Armed with those channels, and the knowledge that the IM OSEM values are trustworthy, and the knowledge that under normal running conditions IM1-3 only drift 1-2urad in a day, checking and restoing IM alignemt after a shaking event (ISI trip, earthquake) should be a fairly quick process.
Thanks for the write-up here, Cheryl!
General Statement:
Honestly, when it comes to gross misalignments (those which CANNOT be fixed with an Initial Alignment; usually caused by something catastrophic [i.e. power outage, huge earthquake, etc]), I don’t have an idea of where to start.
For example, what specific channels does one check for misalignments (i.e. specific channel name, is it same for all optics? What about for ISIs/HEPI, do we need to check them for misalignment?). This is a more specific question for IO, SUS, SEI, & TMS.
Specific Statement/Question:
It sounds like you are finding that the Input Mirrors (IMs) are more susceptible to “shakes” from SEI; whereas since SUS’s are so much different and bigger, they aren’t as susceptible. This is a big thing, and we should pay attention to changes to the IMs.

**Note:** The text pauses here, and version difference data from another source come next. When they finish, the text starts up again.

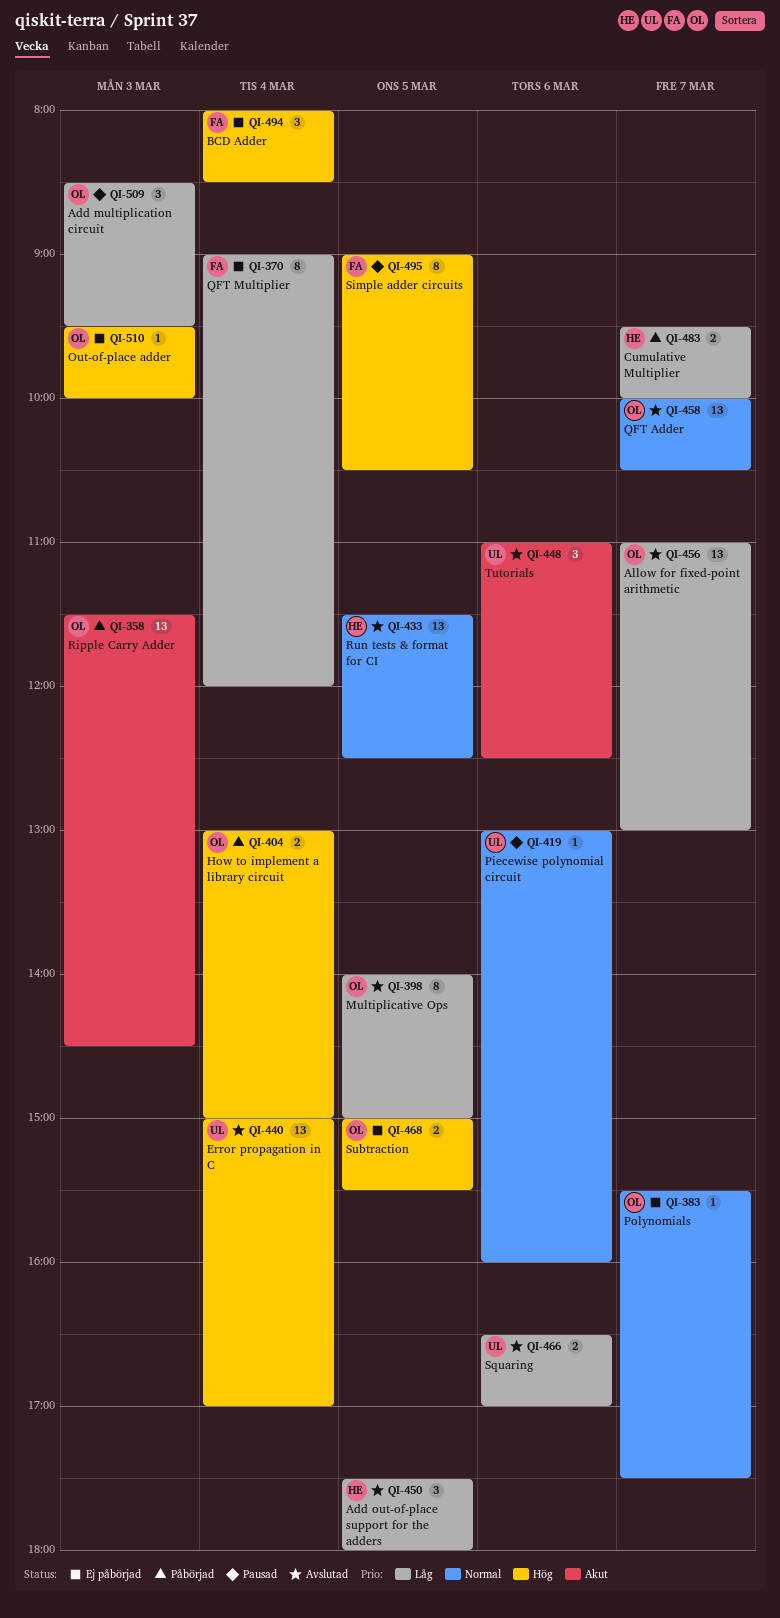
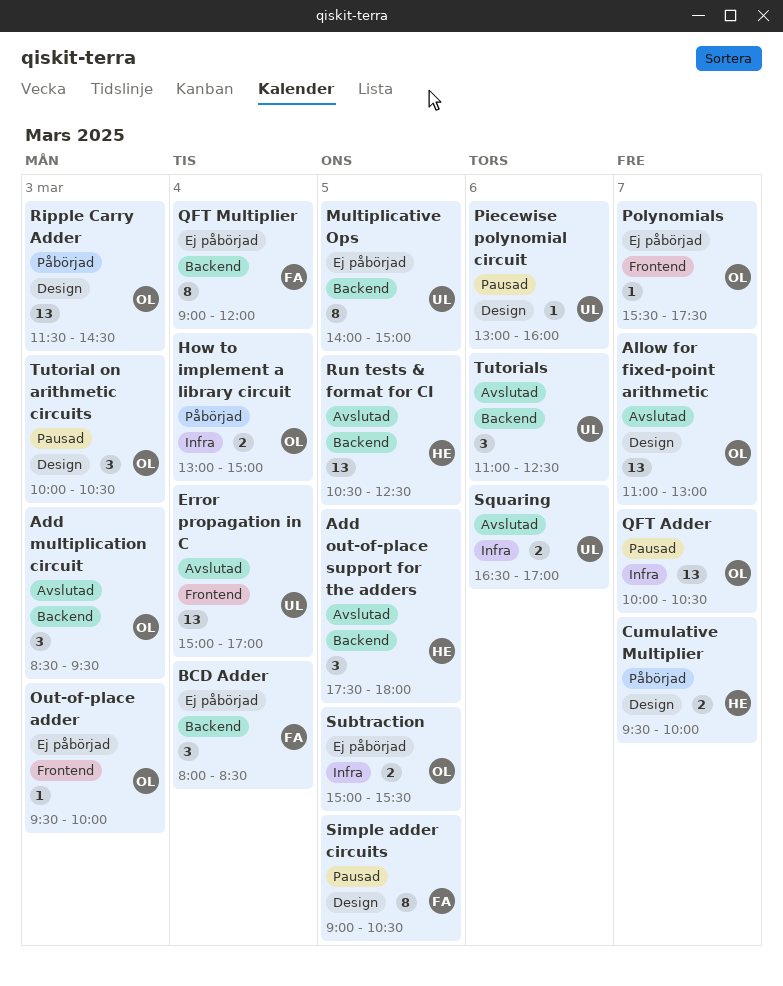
Add multiplication circuit, status: Pausad -> Avslutad
Multiplicative Ops, status: Avslutad -> Ej påbörjad
Multiplicative Ops, owner: OL -> UL
QFT Adder, status: Avslutad -> Pausad
Run tests & format for CI, begins: 11:30 -> 10:30
Tutorial on arithmetic circuits: none -> present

Side question: Are the IMs similar to the Tip Tilts?
For input pointing misalignments, what is the cookbook/procedure for checking & fixing (if needed) alignment? Sounds like we:
All of this can be done in the control room, yes? Do we ever have to go out on an IO table?
I’d like something similar for SUS, TMS, & SEI. What signals (specific channels) is best to look at to check for alignment of each suspension or platform?
Anyway, thank you for the write-up and helping to clarify this!